DATA FOR THIS TASK -
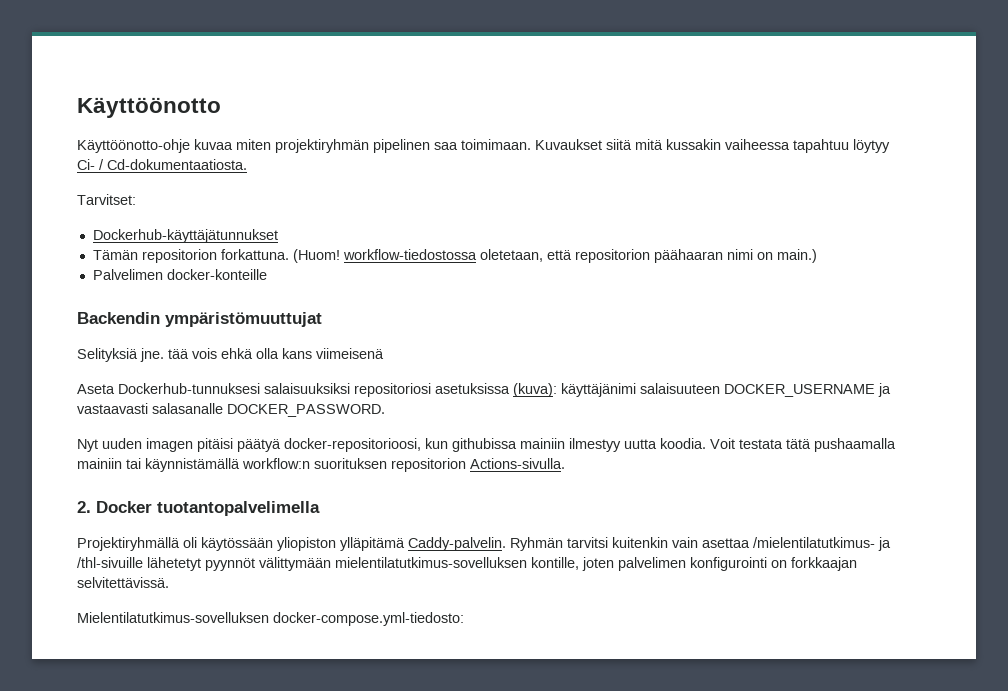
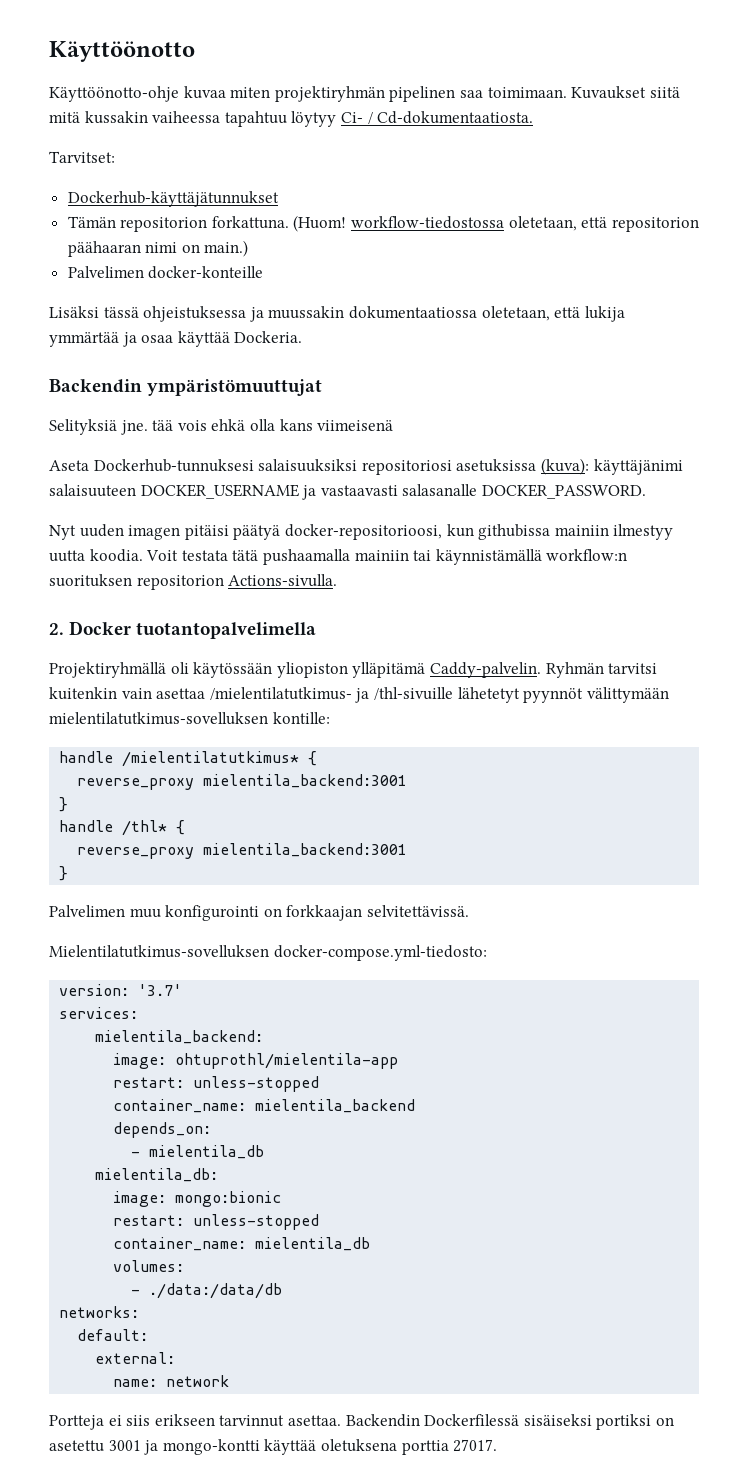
(267, 274) none -> [49,306,625,322] [49,331,303,347] // Lisäksi tässä ohjeistuksessa ja muussakin dokumentaatiossa oletetaan, että lukija ymmärtää ja osaa käyttää Dockeria.
[531,557,686,571] kontille, joten palvelimen -> [272,712,330,724] [59,751,318,767] [77,774,408,790] [59,797,69,812] [59,820,186,836] [77,843,408,859] [59,866,69,881] [49,905,161,918] kontille: // handle /mielentilatutkimus* { // reverse_proxy mielentila_backend:3001 // } // handle /thl* { // reverse_proxy mielentila_backend:3001 // } // Palvelimen muu
(464, 619) none -> [59,984,183,996] [59,1007,139,1019] [95,1030,264,1044] [113,1053,399,1069] [113,1076,320,1092] [113,1099,416,1113] [113,1122,212,1138] [131,1145,265,1159] [95,1168,219,1182] [113,1191,282,1207] [113,1214,320,1230] [113,1237,371,1251] [113,1260,185,1272] [131,1283,283,1299] [59,1306,140,1318] [77,1329,149,1341] [95,1352,176,1364] [113,1375,230,1387] [49,1414,674,1430] [49,1439,498,1455] // version: '3.7' // services: // mielentila_backend: // image: ohtuprothl/mielentila-app // restart: unless-stopped // container_name: mielentila_backend // depends_on: // - mielentila_db // mielentila_db: // image: mongo:bionic // restart: unless-stopped // container_name: mielentila_db // volumes: // - ./data:/data/db // networks: // default: // external: // name: network // Portteja ei siis erikseen tarvinnut asettaa. Backendin Dockerfilessä sisäiseksi portiksi on asetettu 3001 ja mongo-kontti käyttää oletuksena porttia 27017.

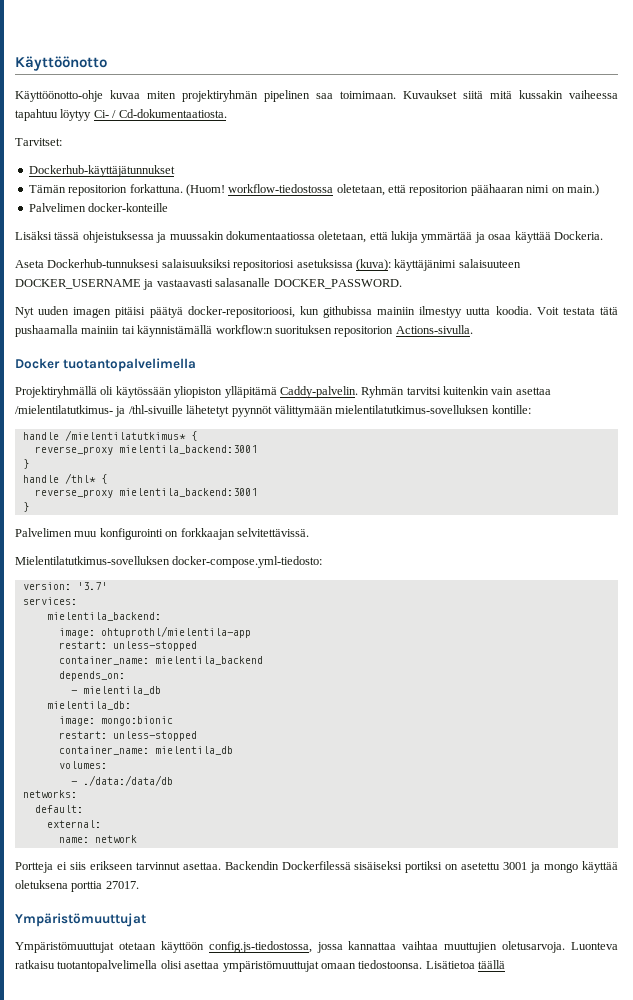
[49,379,323,396] [49,419,394,435] // Backendin ympäristömuuttujat // Selityksiä jne. tää vois ehkä olla kans viimeisenä -> (603, 235) none
[49,623,64,635] 2. -> (473, 329) none
[162,1439,260,1455] mongo-kontti -> [544,863,579,873] mongo
(498, 1445) none -> [15,913,146,927] [15,941,619,953] [15,960,505,972] // Ympäristömuuttujat // Ympäristömuuttujat otetaan käyttöön config.js-tiedostossa, jossa kannattaa vaihtaa muuttujien oletusarvoja. Luonteva ratkaisu tuotantopalvelimella olisi asettaa ympäristömuuttujat omaan tiedostoonsa. Lisätietoa täällä

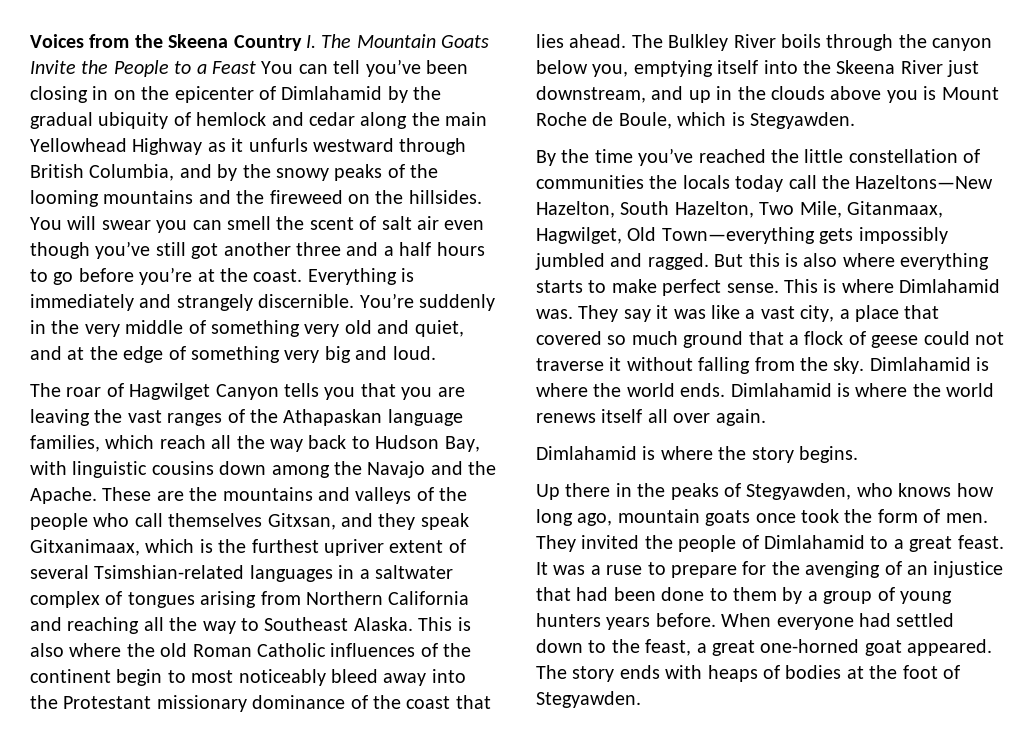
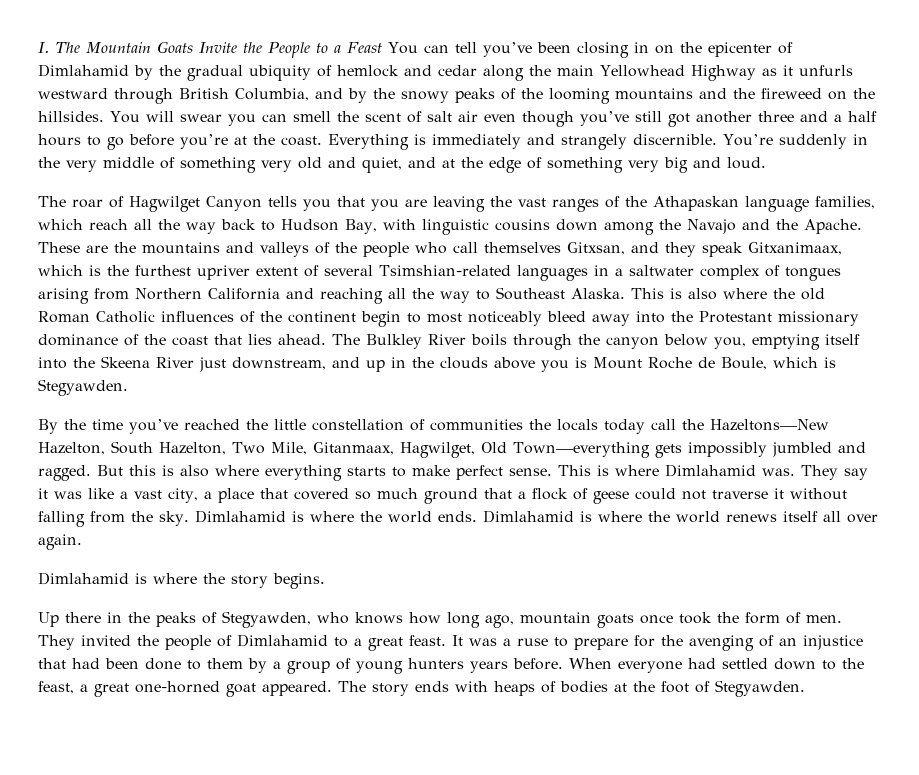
[30,34,302,51] Voices from the Skeena Country -> (38, 47) none

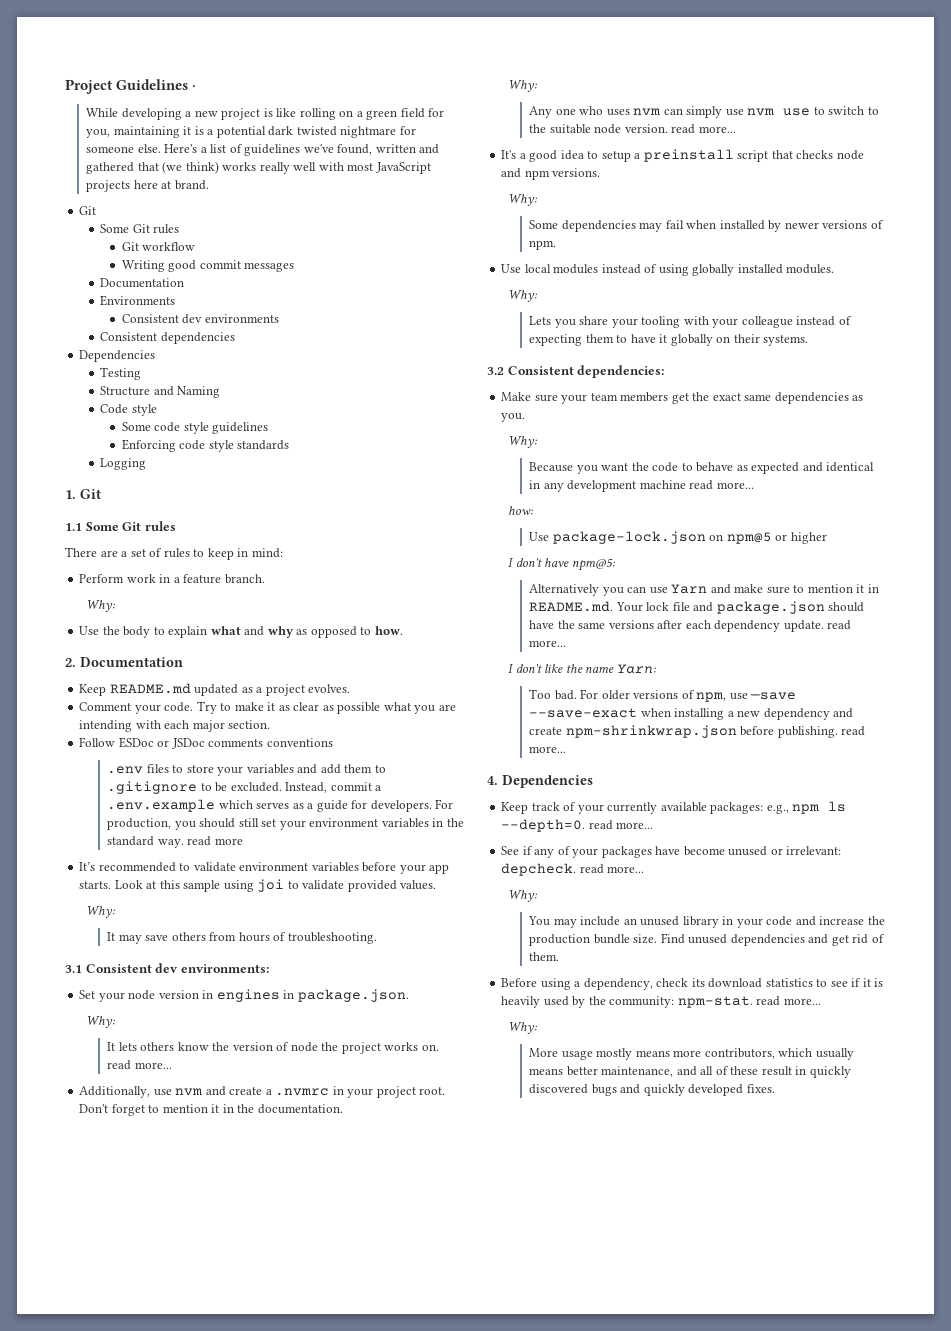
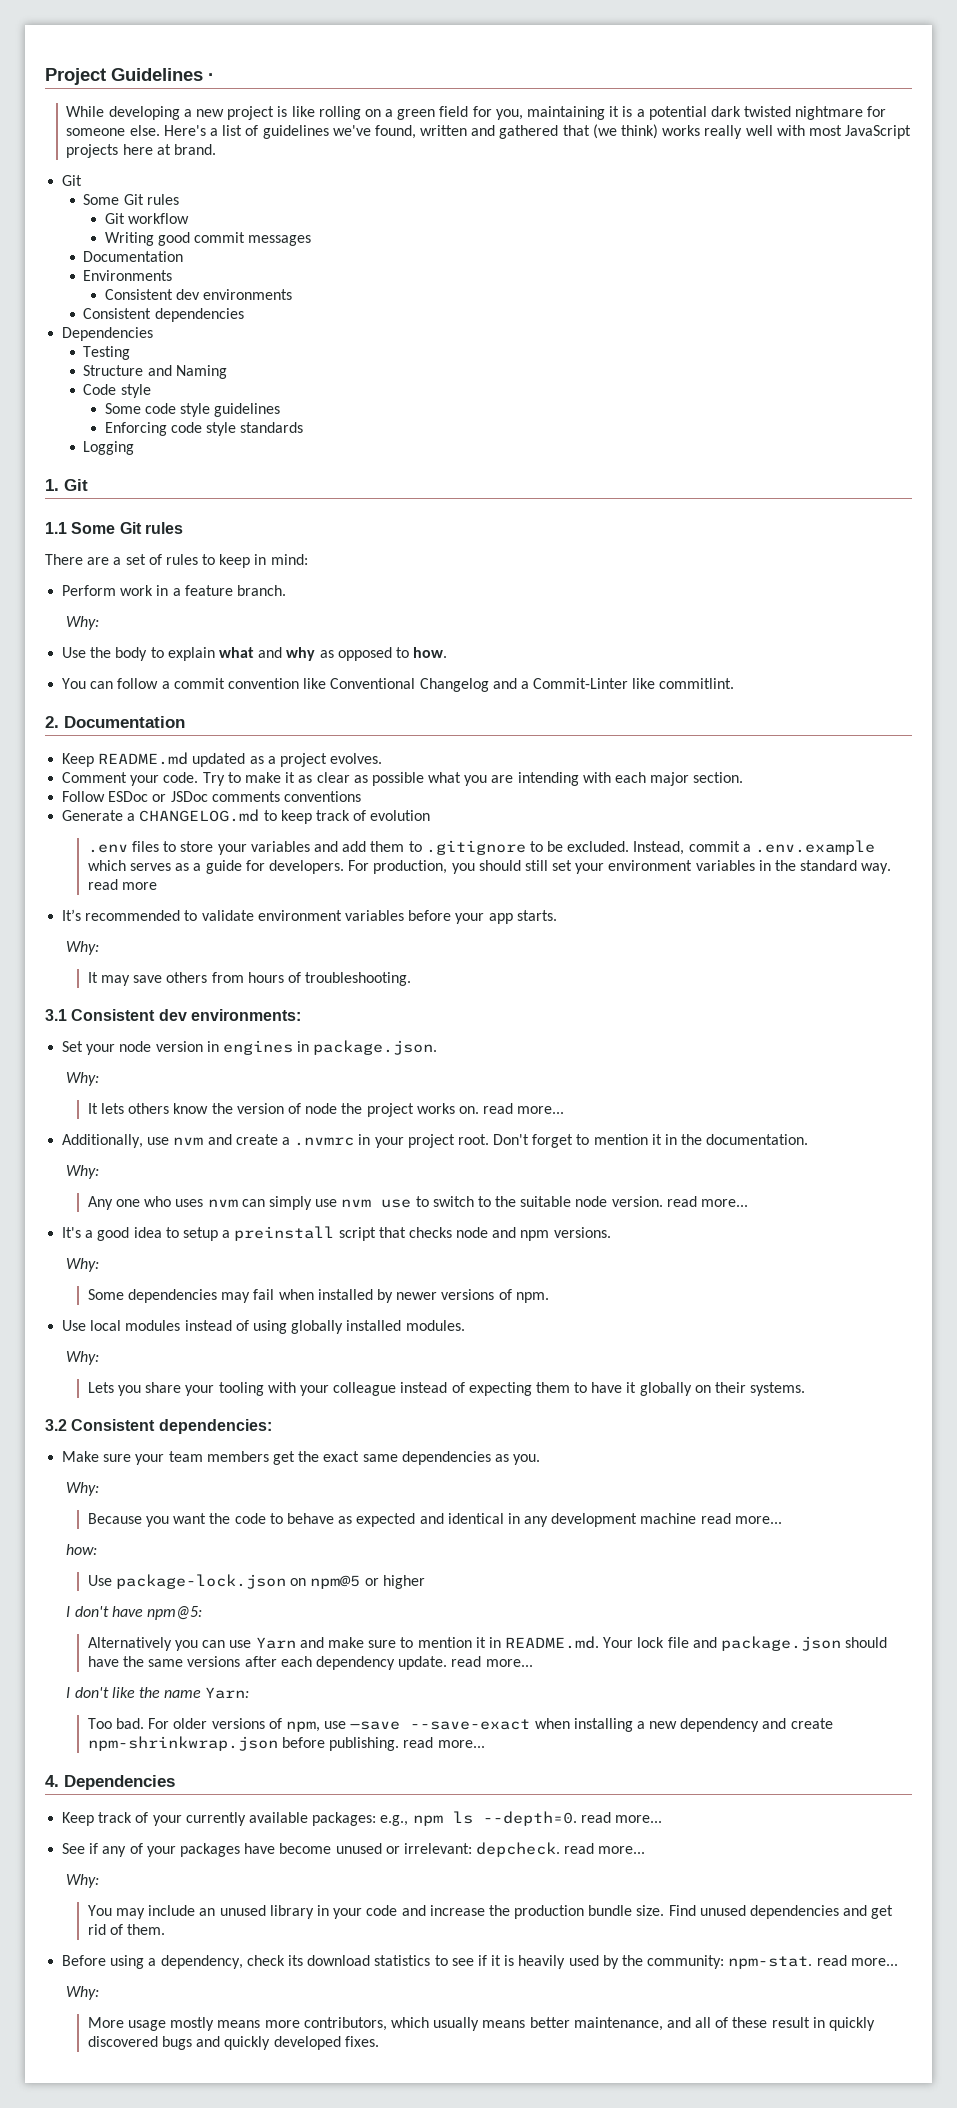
(403, 630) none -> [62,678,735,692] // You can follow a commit convention like Conventional Changelog and a Commit-Linter like commitlint.
(333, 742) none -> [62,809,431,824] // Generate a CHANGELOG.md to keep track of evolution
[114,879,437,892] Look at this sample using joi to validate provided values. -> (557, 915) none

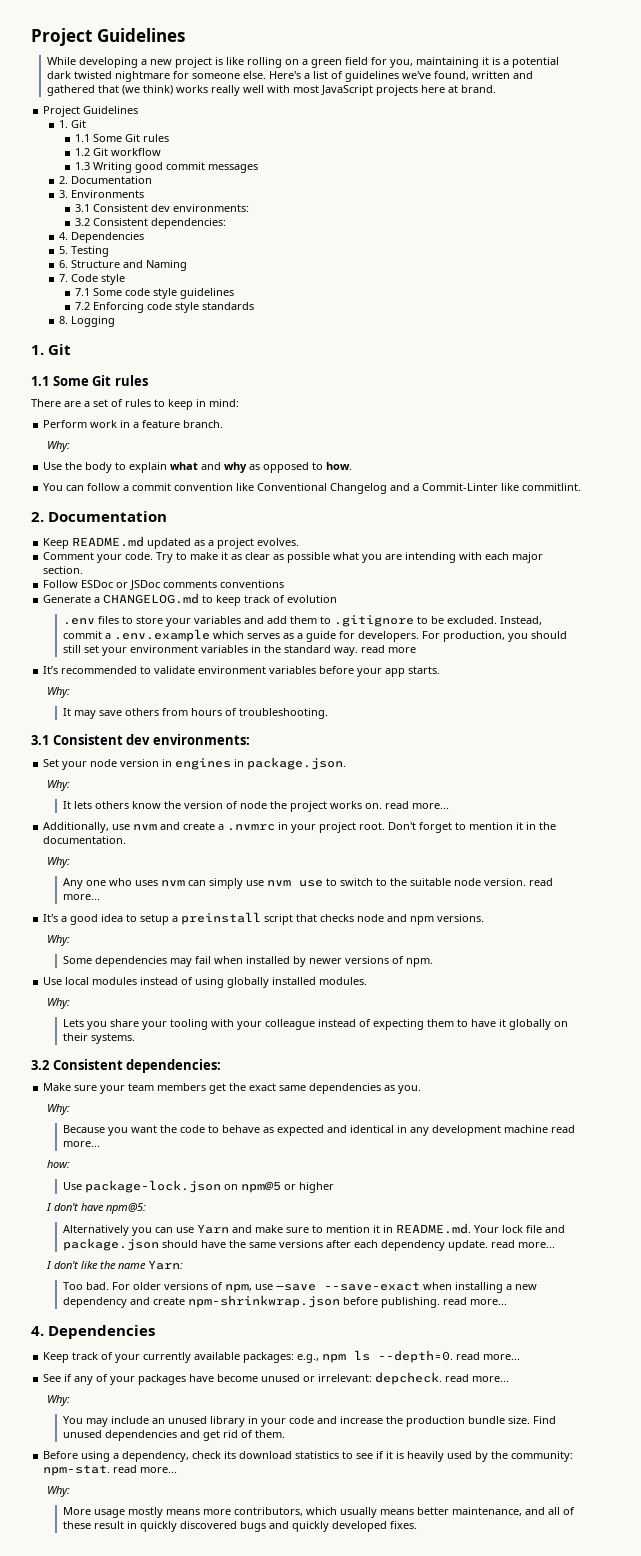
[45,68,214,85] Project Guidelines · -> [31,28,185,46] Project Guidelines
[62,175,83,186] [83,194,179,205] Git // Some Git rules // -> [43,106,139,117] [58,120,86,128] [74,134,169,142] [74,148,90,156] Project Guidelines // 1. Git // 1.1 Some Git rules // 1.2
(190, 218) none -> [74,162,90,170] 1.3
[83,251,184,262] Documentation // -> [58,176,152,184] [58,190,68,198] 2. Documentation // 3.
[104,289,293,300] [83,308,244,322] [62,327,154,341] Consistent dev environments // Consistent dependencies // Dependencies // -> [74,204,249,212] [74,218,226,229] [58,232,144,243] [58,246,68,254] 3.1 Consistent dev environments: // 3.2 Consistent dependencies: // 4. Dependencies // 5.
(131, 353) none -> [58,260,68,268] 6.
(227, 372) none -> [58,274,68,282] 7.
(151, 391) none -> [74,288,90,296] 7.1
(281, 410) none -> [74,302,90,310] 7.2
(304, 427) none -> [58,316,68,324] 8.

YOUR ASSIGNMENT -
Search the entries above for the string "Guidelines", and report each line where it occurs.

TASK OUTPUT -
[45,68,214,85] Project Guidelines · -> [31,28,185,46] Project Guidelines
[62,175,83,186] [83,194,179,205] Git // Some Git rules // -> [43,106,139,117] [58,120,86,128] [74,134,169,142] [74,148,90,156] Project Guidelines // 1. Git // 1.1 Some Git rules // 1.2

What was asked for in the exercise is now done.